Dataset entries

= = = =

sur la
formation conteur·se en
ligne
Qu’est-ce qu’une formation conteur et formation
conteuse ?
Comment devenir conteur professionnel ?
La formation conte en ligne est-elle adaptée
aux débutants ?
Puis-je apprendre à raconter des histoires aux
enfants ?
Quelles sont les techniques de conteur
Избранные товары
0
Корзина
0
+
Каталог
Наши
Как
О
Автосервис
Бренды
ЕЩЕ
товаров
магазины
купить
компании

= = = =

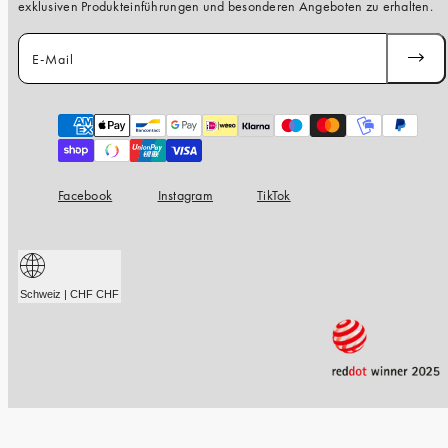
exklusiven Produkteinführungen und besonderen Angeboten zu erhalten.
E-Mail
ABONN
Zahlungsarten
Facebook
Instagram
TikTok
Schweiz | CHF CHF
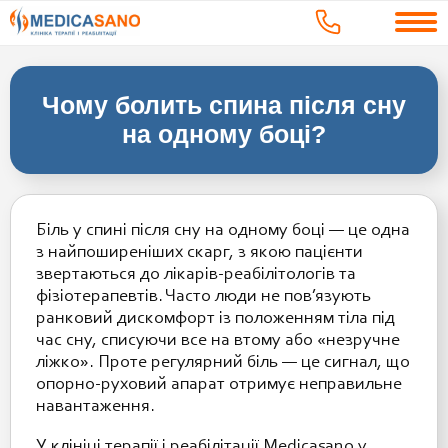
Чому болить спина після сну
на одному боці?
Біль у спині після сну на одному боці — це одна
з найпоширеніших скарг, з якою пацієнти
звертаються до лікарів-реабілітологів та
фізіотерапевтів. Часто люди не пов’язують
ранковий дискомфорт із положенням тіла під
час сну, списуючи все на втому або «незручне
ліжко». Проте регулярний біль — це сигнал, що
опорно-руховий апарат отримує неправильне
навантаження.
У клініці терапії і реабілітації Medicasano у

= = = =

In the data above, start at the line that has "час сну, списуючи", stop after the line that has "У клініці терапії і реабілітації Medicasano у", and print every line in between exactly as it stands.

час сну, списуючи все на втому або «незручне
ліжко». Проте регулярний біль — це сигнал, що
опорно-руховий апарат отримує неправильне
навантаження.
У клініці терапії і реабілітації Medicasano у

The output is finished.